Il procuratore generale ha chiesto ai giudici della Corte d’Appello di Palermo la conferma delle due condanne decise in primo grado per l’omicidio di Pasquale Mangione, il pensionato di Raffadali ucciso il 2 dicembre del 2011 nella sua casa di campagna di contrada “Modaccamo”. Il Gup del Tribunale di Agrigento, Stefano Zammuto, lo scorso 25 luglio, ha inflitto 30 anni di reclusione al trentaseienne Angelo D’Antona e 16 anni ad Antonino Mangione, 42 anni, entrambi raffadalesi. E’ stato quest’ultimo a raccontare alla polizia di avere ricevuto l’incarico di commettere l’omicidio e di averlo organizzato ingaggiando i due esecutori materiali.
I difensori di D’Antona, gli avvocati Salvatore Pennica e Alba Raguccia, hanno chiesto l’assoluzione sostenendo che le accuse di Antonino Mangione sono false e sono tornati a chiedere l’audizione dell’ex compagna del collaborante. I giudici decideranno nell’udienza del 17 luglio prossimo.
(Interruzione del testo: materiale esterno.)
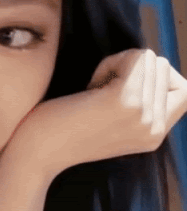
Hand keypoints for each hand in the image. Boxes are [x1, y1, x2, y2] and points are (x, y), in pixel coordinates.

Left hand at [0, 48, 186, 183]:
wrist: (37, 153)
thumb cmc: (65, 129)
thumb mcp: (114, 121)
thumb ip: (140, 102)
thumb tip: (156, 63)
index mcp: (155, 136)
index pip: (184, 91)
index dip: (156, 78)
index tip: (124, 89)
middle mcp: (155, 129)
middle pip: (164, 68)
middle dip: (131, 69)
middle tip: (100, 94)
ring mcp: (143, 115)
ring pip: (149, 59)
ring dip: (118, 65)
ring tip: (94, 93)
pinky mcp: (125, 101)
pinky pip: (134, 57)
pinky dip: (110, 63)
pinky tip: (90, 87)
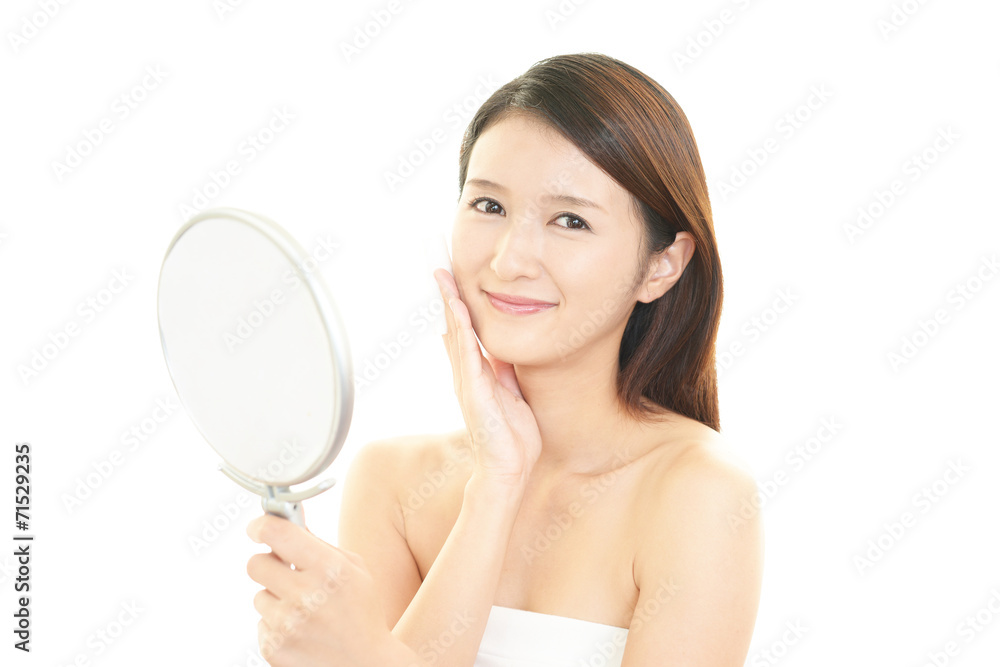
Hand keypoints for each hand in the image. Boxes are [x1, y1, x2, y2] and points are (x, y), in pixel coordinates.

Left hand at [246, 514, 415, 666]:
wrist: (364, 665)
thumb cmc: (362, 613)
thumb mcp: (354, 570)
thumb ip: (319, 544)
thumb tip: (290, 519)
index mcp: (329, 569)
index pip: (276, 534)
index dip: (261, 526)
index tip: (257, 528)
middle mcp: (305, 595)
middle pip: (256, 563)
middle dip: (268, 563)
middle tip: (286, 572)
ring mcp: (286, 624)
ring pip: (259, 595)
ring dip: (277, 599)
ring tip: (305, 611)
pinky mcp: (272, 647)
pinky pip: (261, 623)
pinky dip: (277, 625)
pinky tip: (302, 630)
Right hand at [433, 268, 541, 485]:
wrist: (510, 468)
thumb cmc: (512, 437)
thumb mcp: (512, 394)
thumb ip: (505, 372)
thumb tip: (504, 351)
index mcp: (475, 374)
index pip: (462, 330)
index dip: (455, 303)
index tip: (451, 277)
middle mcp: (466, 374)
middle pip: (452, 325)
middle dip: (445, 294)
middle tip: (437, 264)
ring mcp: (467, 381)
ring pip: (455, 332)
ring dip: (448, 303)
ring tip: (441, 275)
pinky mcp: (474, 390)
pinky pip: (467, 352)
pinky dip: (461, 328)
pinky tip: (458, 308)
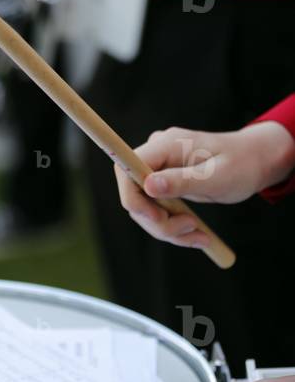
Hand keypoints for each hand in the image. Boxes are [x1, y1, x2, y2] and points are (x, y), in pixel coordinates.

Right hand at [114, 123, 294, 248]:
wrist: (255, 161)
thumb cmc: (242, 164)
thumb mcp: (217, 177)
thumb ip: (182, 181)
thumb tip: (148, 186)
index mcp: (166, 144)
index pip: (126, 169)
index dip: (132, 198)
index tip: (158, 219)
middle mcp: (156, 154)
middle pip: (134, 194)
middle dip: (158, 222)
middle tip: (191, 232)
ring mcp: (158, 168)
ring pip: (144, 208)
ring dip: (168, 229)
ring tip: (199, 236)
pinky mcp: (164, 183)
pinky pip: (156, 210)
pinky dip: (173, 226)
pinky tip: (196, 234)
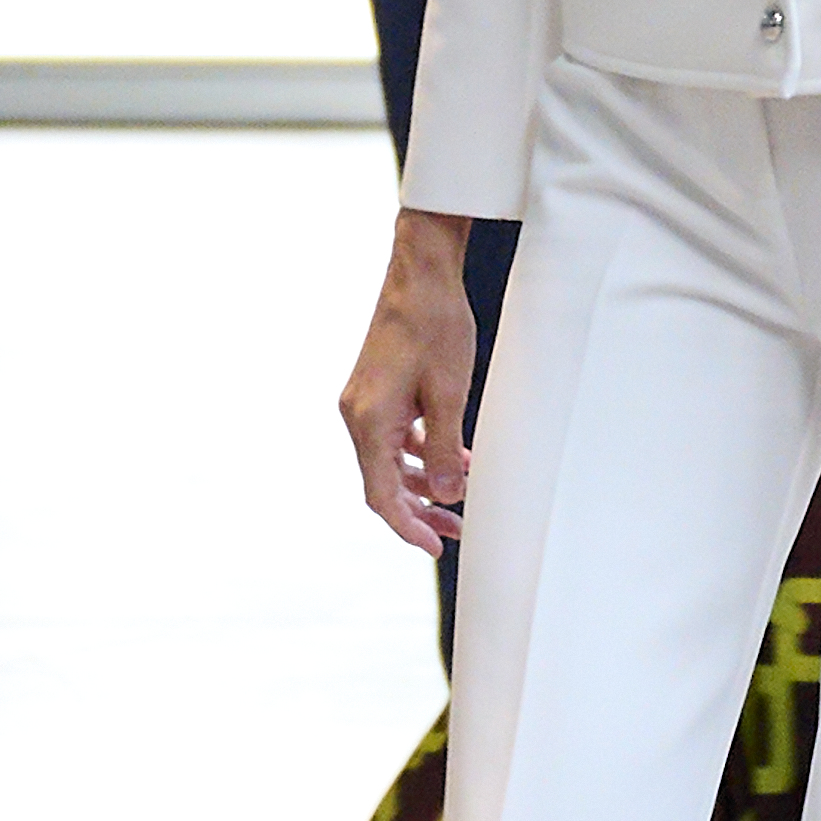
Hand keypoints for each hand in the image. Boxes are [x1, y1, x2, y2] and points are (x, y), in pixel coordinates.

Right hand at [342, 211, 478, 554]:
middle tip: (455, 531)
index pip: (380, 493)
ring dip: (424, 481)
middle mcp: (358, 414)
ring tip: (462, 496)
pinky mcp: (378, 389)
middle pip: (383, 481)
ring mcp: (366, 401)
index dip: (407, 526)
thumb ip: (446, 449)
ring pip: (391, 459)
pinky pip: (396, 435)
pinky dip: (422, 452)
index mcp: (368, 420)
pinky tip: (456, 457)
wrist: (422, 273)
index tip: (433, 547)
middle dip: (419, 509)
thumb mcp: (450, 394)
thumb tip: (447, 494)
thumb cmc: (436, 325)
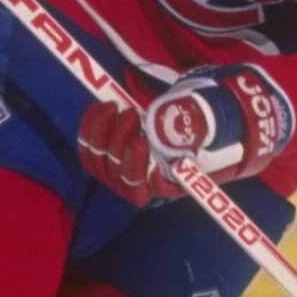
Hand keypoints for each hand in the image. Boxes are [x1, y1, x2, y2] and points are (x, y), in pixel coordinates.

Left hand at [76, 66, 295, 206]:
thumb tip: (170, 129)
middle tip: (130, 113)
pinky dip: (90, 130)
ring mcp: (123, 175)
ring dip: (103, 134)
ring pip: (102, 165)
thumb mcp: (207, 120)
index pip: (149, 189)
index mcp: (172, 183)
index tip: (142, 139)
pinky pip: (89, 154)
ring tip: (115, 107)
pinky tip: (101, 108)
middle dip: (120, 143)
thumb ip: (194, 125)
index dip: (139, 169)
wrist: (186, 119)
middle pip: (121, 177)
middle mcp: (145, 185)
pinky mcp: (107, 160)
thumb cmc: (201, 123)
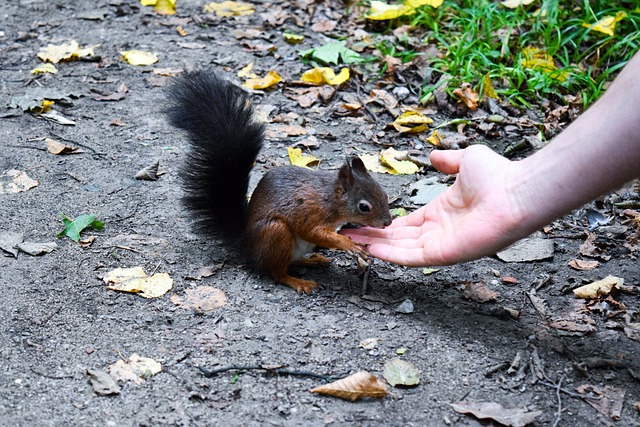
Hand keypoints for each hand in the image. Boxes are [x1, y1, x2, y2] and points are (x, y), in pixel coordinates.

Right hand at [342, 145, 529, 265]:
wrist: (517, 192)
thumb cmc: (499, 176)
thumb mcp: (466, 160)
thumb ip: (448, 160)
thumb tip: (434, 155)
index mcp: (443, 212)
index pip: (409, 223)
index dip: (386, 223)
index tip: (367, 221)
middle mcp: (440, 230)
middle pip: (400, 238)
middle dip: (374, 235)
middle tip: (351, 233)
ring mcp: (442, 244)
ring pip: (402, 249)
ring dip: (376, 245)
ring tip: (353, 240)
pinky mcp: (445, 254)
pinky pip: (412, 258)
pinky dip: (391, 255)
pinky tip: (371, 249)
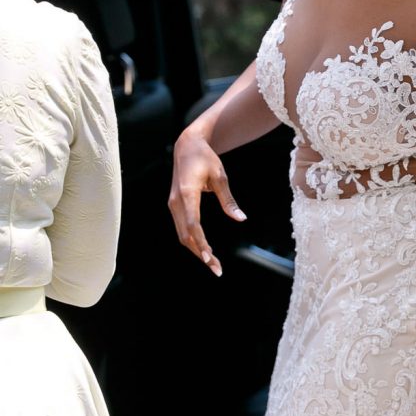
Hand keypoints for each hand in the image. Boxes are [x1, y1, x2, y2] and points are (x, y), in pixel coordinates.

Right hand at [167, 128, 245, 276]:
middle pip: (186, 235)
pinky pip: (183, 229)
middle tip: (218, 270)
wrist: (186, 146)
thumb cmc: (205, 159)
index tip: (209, 257)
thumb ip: (229, 200)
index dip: (201, 242)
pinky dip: (194, 241)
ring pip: (183, 235)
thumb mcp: (220, 176)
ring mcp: (173, 205)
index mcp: (187, 193)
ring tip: (214, 264)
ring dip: (197, 250)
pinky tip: (206, 251)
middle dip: (201, 254)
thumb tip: (241, 219)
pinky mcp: (175, 207)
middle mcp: (176, 202)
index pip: (193, 224)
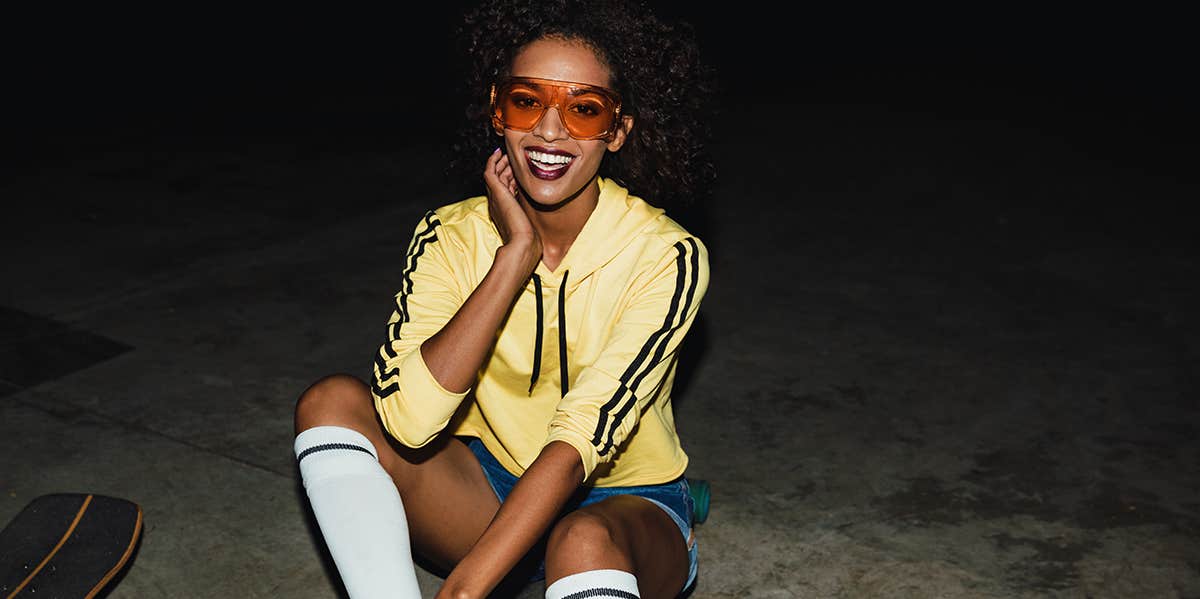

L’avvocato Valentina Tranchina, legale del collaborante, invece, ha chiesto una riduzione di pena. A commettere materialmente l’omicidio, secondo il racconto di Mangione, sarebbero stati Roberto Lampasona di Santa Elisabetta e D’Antona. La posizione di Lampasona è stata stralciata e il processo è in corso di svolgimento davanti al Tribunale di Agrigento.
La posizione del figlio della vittima, in un primo momento indagato con l’accusa di essere stato il mandante, è stata archiviata.